Industry-Science Collaboration Model
They say that scientific work needs to become a business to bring value. However, this is only a small part of the value science can bring to the industry sector. “We do not need science for their product algorithms or innovative solutions, we need them in the industry for their scholarly mind and knowledge,” Kachatrian explains. “The industry needs solutions to their problems and science needs yet unsolved problems regardless of the product and the business application.” Hence, the major effect that research groups can leave on the industry is developing high-quality personnel. This means that industry won’t need to headhunt scientists, leaving their spots in academia vacant, but outsource their problems to those research groups and get solutions with lower costs and better results. With this model of “outsourcing scientific problems,” a research group can continue to train students into new scholars. Also, research groups can use their proceeds from industry to achieve financial sustainability. That being said, students won’t have to leave academia in search of higher salaries and a better work environment. Of course, not all students will stay in science, but the reproductive system will help to fill the personnel gaps both in academia and in science.
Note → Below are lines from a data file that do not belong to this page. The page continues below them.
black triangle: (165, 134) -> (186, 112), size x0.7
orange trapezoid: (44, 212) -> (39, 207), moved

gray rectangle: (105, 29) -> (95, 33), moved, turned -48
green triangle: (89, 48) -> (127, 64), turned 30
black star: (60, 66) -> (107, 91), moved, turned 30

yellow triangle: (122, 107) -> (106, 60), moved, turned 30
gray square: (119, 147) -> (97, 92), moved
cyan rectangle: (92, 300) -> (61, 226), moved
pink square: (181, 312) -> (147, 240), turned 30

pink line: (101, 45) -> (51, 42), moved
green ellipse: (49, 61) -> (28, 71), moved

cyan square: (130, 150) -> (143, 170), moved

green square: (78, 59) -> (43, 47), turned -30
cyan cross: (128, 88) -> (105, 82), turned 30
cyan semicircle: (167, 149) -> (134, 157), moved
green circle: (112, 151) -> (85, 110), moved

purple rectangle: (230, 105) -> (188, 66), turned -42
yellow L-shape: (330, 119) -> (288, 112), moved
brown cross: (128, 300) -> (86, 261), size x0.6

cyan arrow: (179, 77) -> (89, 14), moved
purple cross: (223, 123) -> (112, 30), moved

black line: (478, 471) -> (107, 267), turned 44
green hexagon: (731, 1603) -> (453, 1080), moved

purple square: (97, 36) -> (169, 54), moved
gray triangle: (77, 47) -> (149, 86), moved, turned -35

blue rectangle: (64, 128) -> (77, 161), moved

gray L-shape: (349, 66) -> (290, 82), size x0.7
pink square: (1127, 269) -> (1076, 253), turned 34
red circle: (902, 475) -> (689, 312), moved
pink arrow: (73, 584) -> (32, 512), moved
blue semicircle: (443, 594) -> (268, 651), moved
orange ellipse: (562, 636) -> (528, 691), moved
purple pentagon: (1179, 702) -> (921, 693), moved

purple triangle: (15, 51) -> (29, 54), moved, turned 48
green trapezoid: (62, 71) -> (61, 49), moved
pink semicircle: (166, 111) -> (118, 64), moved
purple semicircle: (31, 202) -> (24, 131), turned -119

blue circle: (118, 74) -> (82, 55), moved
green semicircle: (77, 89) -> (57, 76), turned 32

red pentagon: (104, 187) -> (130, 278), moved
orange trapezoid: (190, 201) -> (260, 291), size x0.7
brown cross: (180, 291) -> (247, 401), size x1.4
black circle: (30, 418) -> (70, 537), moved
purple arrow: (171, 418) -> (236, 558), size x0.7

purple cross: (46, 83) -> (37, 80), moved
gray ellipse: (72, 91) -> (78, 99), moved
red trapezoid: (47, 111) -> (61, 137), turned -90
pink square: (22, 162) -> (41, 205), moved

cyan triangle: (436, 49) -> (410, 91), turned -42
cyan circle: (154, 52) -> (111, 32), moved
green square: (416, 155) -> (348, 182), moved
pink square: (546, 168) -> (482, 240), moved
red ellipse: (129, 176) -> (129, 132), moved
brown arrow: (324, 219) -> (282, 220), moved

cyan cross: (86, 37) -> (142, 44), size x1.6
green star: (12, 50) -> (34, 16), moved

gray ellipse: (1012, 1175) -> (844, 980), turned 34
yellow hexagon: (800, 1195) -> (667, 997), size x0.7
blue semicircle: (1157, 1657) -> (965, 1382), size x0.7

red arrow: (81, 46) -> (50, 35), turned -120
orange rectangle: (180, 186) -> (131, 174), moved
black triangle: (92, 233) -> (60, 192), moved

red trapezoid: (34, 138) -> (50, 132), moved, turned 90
To sum up, although financial resources are crucial for science development in Armenia, there are other important gaps that money won’t fill on a short-term basis. Scientists’ plans are more long-term as they cannot predict how long their research will go, so it’s not easy to persuade them to change their work or country. Hence, the solutions related to science should also consider long-term approaches. With the academia-industry and “research as a service” cooperation models, scientific research groups can solve these most important problems by nurturing new generations of scientists, keeping the talent in academia and solving scientific problems in the industry. Fortunately, Armenia has a big advantage here – the Armenian diaspora can both connect and supervise a new generation of scientists in Armenia. YerevaNN’s story and plans show that it can become possible, at least for some branches of science, when there is a clear focus and strategic model.